I’ll try to break down the big changes, but I keep thinking of other, subtler changes that happened as well.
- Non-stick spray for my thoughts. When I was a kid, I would get a scary thought in my head and be fighting with it, worrying about it, and obsessing over it for months at a time. My life used to be defined by what scary thought I was obsessing over at the time, highlighting entire seasons and marking the passage of time like the rings in a tree trunk. Now, those thoughts still occur to me, but they don’t get a chance to sink their teeth in. They come, I go, “Yeah, what if?” and then they go out the way they came and I can move on with my day.
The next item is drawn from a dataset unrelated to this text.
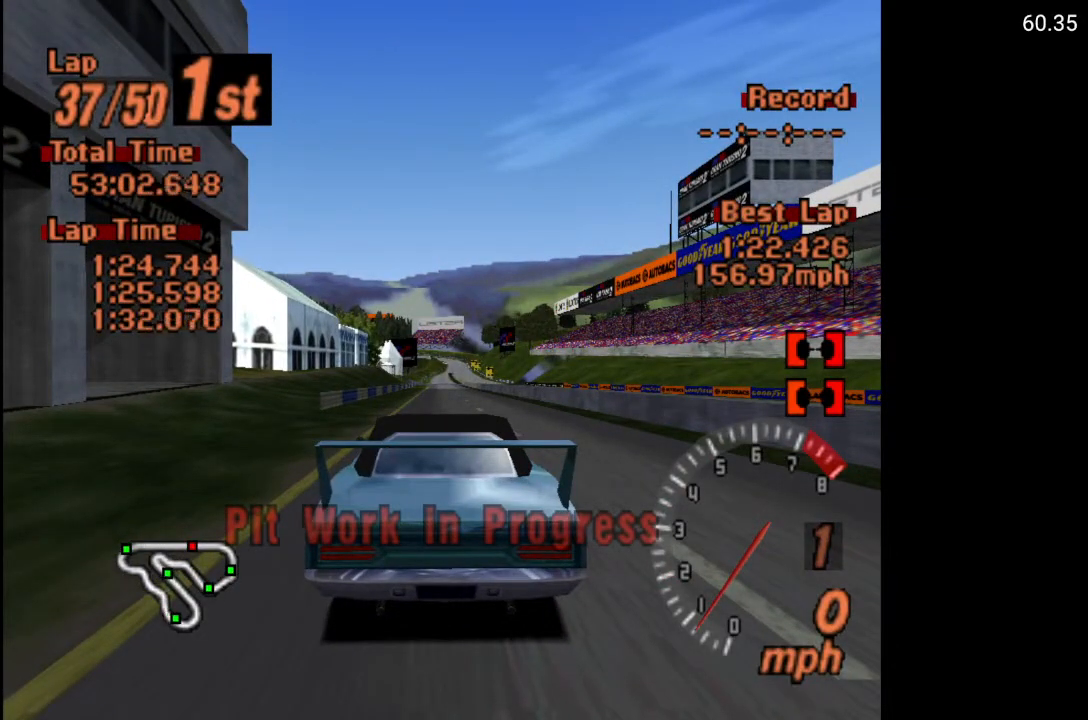
{"buttons": [], "left_stick": "down-right", "right_stick": "up", "events": [[167, "left_stick", "up"], [183, "right_stick", "down"], [433, "left_stick", "down-right"], [450, "right_stick", "up"]]}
- A life jacket for my mood. I was always a sensitive child, but we came to find out it was much more. Anything bad that happened, any sad news that reached me, and any scary thought that entered my head, would keep me down for months at a time. It took me forever to recover, and as soon as I did, another wave would hit me, keeping me in a constant state of drowning in negative feelings. Now, I spend part of every day feeling content. Not euphoric, just…good. My baseline has been moved up. I still feel sad when something sad happens or get scared when appropriate, but then I return to normal.
- Room for creativity. Before I started taking my medication, my brain felt like a hoarder’s attic, so crowded and disorganized that I could barely get across it. Once my medicine started working, it felt like someone had cleaned up the place, leaving stuff for me to use, but clearing it so it could be used as a living space. The year I started my medication, I wrote the most I had ever written for my short story a month challenge. I did not lose my artistry when I gained mental health; the tortured artist trope needs to take a rest.
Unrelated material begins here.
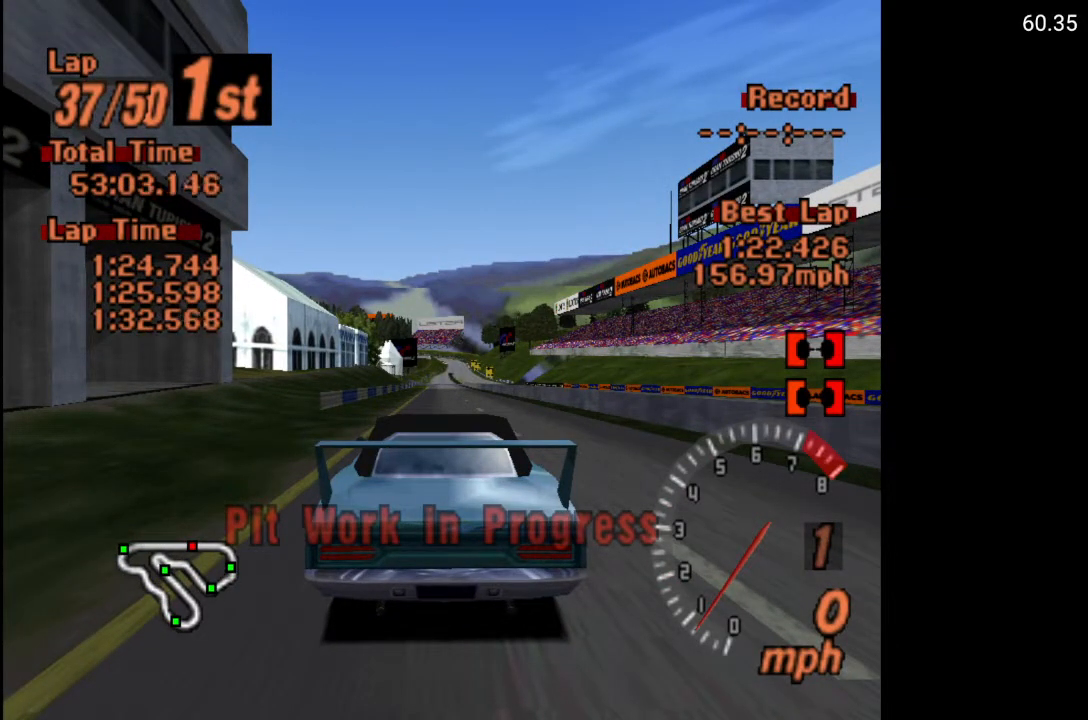
{"buttons": [], "left_stick": "up", "right_stick": "down", "events": [[417, "left_stick", "up"], [450, "right_stick", "down"]]}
- My fear of animals went away. I used to be afraid of all dogs, cats, rodents, birds, fish, anything. If even a tiny, friendly dog walked toward me on a leash, I’d be panicking and climbing the person next to me. Now, I ask if I can pet people’s dogs. I might get startled if one barks or runs toward me, but I talk in a baby voice and try and make friends. I also have become a cat lady, with two fur babies of my own. I’m dearly fond of them and have learned so much about them that I don’t know how I did life without them around.
- It felt like I had quit a full-time job. I was a full-time student when I first started my medication, and I didn’t realize for a long time how much of my day was spent simply trying to be okay. Now, I still do monitor my wellbeing and take time to journal, walk, and talk to my safe people, but I no longer feel like I start the day running from an invisible enemy. Suddenly, I had so much more room in my days for life and the people I loved.
Takeaways
- Eating well, sleeping enough, exercising, and staying in contact with loved ones is healthy. Doing those things is an unequivocally good decision. But it is no substitute for treatment for a disorder when you need it. Take it from somebody who spent 21 years trying to literally “walk it off.”
- Needing psychoactive medication doesn’t make you weak or crazy. Your brain is an organ. Take it to the doctor when it’s acting up.
- That being said, medication isn’t a silver bullet. If you’ve spent your life beating on a locked door, trying to get to a healthy life on the other side, think of medication as a key. It will let you open the door, but then it’s your job to walk through. If you take the right medication but don’t make an effort to live well and improve your habits, don’t be surprised if you still feel like shit.
- Medication isn’t always the answer. Some people respond better to therapy, while others require both. Sometimes what appears to be mental illness is really a normal response to extraordinarily difficult circumstances. But if you’re struggling, it’s worth starting the conversation with someone who can help.
- Don’t assume there is no help available. So often, I talk myself out of asking my doctor a question because I’m convinced I know what she’s going to say about it. It’s important to remember how seldom that actually happens in real life. Give them the chance to surprise you. At least then your concerns will be documented.
- Life can be so much better than it is right now. I’m praying for you, and I’ll be cheering you on as you find the tools and methods that help you get on your feet.